_Dataset content:_
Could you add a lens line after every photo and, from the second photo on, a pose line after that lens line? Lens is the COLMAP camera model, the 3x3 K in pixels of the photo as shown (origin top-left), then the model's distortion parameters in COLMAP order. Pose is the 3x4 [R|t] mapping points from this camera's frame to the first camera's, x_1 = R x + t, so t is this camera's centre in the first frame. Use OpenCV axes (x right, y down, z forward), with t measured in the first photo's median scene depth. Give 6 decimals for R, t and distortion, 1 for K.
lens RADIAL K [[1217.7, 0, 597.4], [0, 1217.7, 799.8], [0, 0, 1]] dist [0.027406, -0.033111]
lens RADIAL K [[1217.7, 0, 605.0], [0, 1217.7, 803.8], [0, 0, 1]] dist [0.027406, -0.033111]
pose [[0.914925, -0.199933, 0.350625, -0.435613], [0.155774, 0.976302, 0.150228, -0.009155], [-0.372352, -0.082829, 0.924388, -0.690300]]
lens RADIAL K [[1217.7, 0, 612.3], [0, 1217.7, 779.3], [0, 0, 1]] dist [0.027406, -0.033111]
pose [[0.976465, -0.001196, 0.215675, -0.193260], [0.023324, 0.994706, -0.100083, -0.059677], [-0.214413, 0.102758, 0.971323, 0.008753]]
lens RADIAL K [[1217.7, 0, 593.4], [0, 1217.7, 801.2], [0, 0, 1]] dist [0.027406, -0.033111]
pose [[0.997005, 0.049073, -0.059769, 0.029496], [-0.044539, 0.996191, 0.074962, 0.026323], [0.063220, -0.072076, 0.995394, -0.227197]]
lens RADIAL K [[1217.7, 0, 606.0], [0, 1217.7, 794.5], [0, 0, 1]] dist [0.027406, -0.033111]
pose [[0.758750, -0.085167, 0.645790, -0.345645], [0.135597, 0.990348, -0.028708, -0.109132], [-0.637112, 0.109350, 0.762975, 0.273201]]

_Your goal:_
Reproduce all of the material above word for word, without adding, dropping or changing anything.

_Exercise result:_
Could you add a lens line after every photo and, from the second photo on, a pose line after that lens line? Lens is the COLMAP camera model, the 3x3 K in pixels of the photo as shown (origin top-left), then the model's distortion parameters in COLMAP order. Pose is the 3x4 [R|t] mapping points from this camera's frame to the first camera's, x_1 = R x + t, so t is this camera's centre in the first frame. Use OpenCV axes (x right, y down, z forward), with t measured in the first photo's median scene depth. Give 6 decimals for R, t and distortion, 1 for K.
lens RADIAL K [[1217.7, 0, 597.4], [0, 1217.7, 799.8], [0, 0, 1]] dist [0.027406, -0.033111]
lens RADIAL K [[1217.7, 0, 605.0], [0, 1217.7, 803.8], [0, 0, 1]] dist [0.027406, -0.033111]
pose [[0.914925, -0.199933, 0.350625, -0.435613], [0.155774, 0.976302, 0.150228, -0.009155], [-0.372352, -0.082829, 0.924388, -0.690300]]
lens RADIAL K [[1217.7, 0, 612.3], [0, 1217.7, 779.3], [0, 0, 1]] dist [0.027406, -0.033111]
pose [[0.976465, -0.001196, 0.215675, -0.193260], [0.023324, 0.994706, -0.100083, -0.059677], [-0.214413, 0.102758, 0.971323, 0.008753]]
lens RADIAL K [[1217.7, 0, 593.4], [0, 1217.7, 801.2], [0, 0, 1]] dist [0.027406, -0.033111]
pose [[0.997005, 0.049073, -0.059769, 0.029496], [-0.044539, 0.996191, 0.074962, 0.026323], [0.063220, -0.072076, 0.995394, -0.227197]]
lens RADIAL K [[1217.7, 0, 606.0], [0, 1217.7, 794.5], [0, 0, 1]] dist [0.027406, -0.033111]
pose [[0.758750, -0.085167, 0.645790, -0.345645], [0.135597, 0.990348, -0.028708, -0.109132], [-0.637112, 0.109350, 0.762975, 0.273201]]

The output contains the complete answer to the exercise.